The nation's retailers, anticipating what forecasters believe will be a lackluster holiday shopping season, are launching big sales promotions earlier than ever before. But how accurate are forecasters' predictions?
A lot is riding on the accuracy of the predictions economists make about how much merchandise shoppers will scoop up between Thanksgiving and December 31: holiday sales traditionally account for up to 40 percent of a store's annual sales.
Jack Kleinhenz, chief economist for the National Retail Federation, tells ABC News that merchants rely on holiday predictions when deciding everything from how to manage inventory (how much to stock of what products) to how many extra sales people they should hire. His own prediction, he says, will be out October 4. "I'm working on it now."
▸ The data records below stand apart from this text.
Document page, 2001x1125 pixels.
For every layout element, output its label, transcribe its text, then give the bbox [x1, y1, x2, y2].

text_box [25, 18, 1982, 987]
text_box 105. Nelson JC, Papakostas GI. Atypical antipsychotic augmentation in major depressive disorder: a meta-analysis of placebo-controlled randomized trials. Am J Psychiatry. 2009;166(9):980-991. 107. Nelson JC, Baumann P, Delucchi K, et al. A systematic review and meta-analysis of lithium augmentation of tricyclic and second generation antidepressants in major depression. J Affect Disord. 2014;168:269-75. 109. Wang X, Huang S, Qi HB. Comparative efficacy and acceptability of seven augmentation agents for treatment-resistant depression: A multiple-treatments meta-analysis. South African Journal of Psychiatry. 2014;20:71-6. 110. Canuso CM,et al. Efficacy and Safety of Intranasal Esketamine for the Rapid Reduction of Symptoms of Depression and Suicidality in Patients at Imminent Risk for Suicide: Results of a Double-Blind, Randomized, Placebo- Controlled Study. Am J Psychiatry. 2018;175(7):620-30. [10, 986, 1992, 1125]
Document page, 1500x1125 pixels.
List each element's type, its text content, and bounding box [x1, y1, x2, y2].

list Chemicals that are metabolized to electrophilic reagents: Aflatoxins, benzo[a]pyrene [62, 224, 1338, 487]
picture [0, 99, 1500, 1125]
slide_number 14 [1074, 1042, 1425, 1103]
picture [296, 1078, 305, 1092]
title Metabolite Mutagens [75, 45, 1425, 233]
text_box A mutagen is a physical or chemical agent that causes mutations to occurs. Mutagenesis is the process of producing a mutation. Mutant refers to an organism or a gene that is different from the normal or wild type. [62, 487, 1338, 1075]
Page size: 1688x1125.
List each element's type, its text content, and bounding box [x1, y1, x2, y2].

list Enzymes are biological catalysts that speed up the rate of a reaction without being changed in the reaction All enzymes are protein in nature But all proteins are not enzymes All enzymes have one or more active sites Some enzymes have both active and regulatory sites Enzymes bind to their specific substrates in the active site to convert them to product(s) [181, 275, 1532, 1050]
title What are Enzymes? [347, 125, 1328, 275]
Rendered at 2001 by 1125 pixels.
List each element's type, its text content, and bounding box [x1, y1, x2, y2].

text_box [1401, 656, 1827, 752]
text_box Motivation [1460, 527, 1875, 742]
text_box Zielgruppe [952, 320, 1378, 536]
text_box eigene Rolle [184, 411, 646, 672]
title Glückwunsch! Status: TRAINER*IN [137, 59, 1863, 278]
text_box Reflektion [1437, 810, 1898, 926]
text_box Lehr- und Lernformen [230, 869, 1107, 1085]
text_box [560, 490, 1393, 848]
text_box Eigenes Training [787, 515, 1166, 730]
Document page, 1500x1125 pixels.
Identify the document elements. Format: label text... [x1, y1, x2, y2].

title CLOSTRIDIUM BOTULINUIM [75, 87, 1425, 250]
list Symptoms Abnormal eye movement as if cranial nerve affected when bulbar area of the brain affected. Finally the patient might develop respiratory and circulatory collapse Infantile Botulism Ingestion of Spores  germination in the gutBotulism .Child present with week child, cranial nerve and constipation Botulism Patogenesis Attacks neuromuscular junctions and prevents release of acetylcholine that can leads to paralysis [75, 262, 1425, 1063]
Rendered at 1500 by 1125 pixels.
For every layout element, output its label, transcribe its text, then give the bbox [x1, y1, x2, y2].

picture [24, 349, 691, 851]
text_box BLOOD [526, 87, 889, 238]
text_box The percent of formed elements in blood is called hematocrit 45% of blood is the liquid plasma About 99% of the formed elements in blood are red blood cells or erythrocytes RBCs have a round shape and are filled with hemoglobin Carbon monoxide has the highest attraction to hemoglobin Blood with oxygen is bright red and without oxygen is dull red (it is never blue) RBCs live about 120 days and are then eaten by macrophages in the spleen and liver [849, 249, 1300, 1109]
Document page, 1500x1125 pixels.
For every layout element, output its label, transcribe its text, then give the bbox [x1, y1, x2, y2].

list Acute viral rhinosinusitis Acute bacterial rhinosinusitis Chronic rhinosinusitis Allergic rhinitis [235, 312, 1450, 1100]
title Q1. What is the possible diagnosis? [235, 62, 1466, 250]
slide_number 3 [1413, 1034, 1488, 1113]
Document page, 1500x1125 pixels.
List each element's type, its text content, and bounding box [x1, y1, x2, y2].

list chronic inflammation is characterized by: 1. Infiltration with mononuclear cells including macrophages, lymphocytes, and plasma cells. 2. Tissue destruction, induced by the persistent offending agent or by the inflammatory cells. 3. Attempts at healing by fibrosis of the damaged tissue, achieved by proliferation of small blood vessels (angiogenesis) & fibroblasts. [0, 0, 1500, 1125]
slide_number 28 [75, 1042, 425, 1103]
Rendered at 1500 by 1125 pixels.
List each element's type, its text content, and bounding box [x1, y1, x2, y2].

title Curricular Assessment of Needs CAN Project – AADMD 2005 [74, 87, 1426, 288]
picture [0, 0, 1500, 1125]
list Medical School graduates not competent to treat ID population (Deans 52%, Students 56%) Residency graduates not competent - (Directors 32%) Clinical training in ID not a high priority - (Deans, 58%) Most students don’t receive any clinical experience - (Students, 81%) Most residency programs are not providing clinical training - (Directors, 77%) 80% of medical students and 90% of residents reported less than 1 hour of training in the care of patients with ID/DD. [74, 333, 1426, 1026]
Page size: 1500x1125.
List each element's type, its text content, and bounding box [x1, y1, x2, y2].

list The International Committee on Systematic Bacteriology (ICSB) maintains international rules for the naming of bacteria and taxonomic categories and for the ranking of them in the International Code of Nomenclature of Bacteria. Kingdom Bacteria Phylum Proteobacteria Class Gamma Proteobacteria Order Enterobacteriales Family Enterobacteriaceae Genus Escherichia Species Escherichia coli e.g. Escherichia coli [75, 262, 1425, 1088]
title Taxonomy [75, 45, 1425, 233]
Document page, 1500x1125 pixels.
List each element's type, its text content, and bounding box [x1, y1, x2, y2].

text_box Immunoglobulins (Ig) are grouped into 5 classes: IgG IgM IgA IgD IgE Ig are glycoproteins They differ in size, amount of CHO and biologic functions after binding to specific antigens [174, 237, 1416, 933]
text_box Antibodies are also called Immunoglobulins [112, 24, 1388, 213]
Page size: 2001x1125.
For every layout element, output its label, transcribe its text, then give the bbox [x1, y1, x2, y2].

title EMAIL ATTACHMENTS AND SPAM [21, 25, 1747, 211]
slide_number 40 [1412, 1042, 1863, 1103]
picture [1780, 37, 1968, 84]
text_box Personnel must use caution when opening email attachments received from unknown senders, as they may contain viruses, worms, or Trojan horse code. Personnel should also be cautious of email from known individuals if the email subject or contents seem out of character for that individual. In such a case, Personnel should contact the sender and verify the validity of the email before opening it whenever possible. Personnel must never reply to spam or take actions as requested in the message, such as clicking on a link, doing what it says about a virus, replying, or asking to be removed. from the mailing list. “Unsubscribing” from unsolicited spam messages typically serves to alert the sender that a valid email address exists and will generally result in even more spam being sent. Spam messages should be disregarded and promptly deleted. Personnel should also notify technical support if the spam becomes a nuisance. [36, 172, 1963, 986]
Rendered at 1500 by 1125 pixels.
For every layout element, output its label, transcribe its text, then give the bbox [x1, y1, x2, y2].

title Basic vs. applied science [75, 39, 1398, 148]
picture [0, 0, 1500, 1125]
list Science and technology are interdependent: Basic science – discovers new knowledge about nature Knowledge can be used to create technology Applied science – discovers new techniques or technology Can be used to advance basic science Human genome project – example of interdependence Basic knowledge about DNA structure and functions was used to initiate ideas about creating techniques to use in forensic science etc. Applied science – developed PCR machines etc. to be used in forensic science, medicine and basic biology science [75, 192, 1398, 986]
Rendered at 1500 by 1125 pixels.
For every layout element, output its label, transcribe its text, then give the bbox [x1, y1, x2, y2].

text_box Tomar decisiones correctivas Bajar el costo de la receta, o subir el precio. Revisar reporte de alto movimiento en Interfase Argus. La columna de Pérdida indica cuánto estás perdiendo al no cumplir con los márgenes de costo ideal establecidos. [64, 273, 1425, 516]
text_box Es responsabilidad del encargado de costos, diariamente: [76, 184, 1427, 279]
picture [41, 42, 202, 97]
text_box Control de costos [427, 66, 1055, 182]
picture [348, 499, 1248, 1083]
How accurate are these predictions?
The business of making them has become so crowded in recent years that Joel Bines, a managing partner with consulting firm AlixPartners, calls it "a cottage industry." Over the past 10 years, he tells ABC News, a wide variety of advisory firms that benefit from publicity have realized that "making predictions is a good way to generate headlines." A cadre of service firms and suppliers, he says, now make them.
Their quality, he and other experts say, depends entirely on the assumptions on which they're based, the methodology used and the reliability of data. The results range between science and black magic.
Bines is dismissive of forecasts based on consumer surveys. "Consumers," he says, "have historically showed themselves to be not very good at telling us what they're going to do." AlixPartners' own forecast is based entirely on an analysis of historical data—20 years worth of retail sales, as compiled by the Commerce Department.
"At this point, all eyes are on the holidays," says AlixPartners' September newsletter. Referring to the welter of predictions flying around, it alludes to "all the navel-gazing and statistic-slinging that will soon start."
Unemployment, politics, gas prices, consumer confidence—these things are interesting, it says, "but, barring a major Black Swan event like 2008, they really don't matter." Why? Because an analysis of Department of Commerce sales data going back to 1993 shows (with the exception of 2008) that by August every year enough data had been collected to predict holiday sales, "based on cumulative year-to-date performance alone." Excluding 2008, it says, retail sales since 1993 through August have consistently accounted for between 65.6 percent and 66.6 percent of annual sales.
"Based on that calculus, we are predicting that, this year, holiday retail sales will increase between 4.1 percent and 4.9 percent." His prediction last year was 3.9 percent--exceeding the actual 3 percent.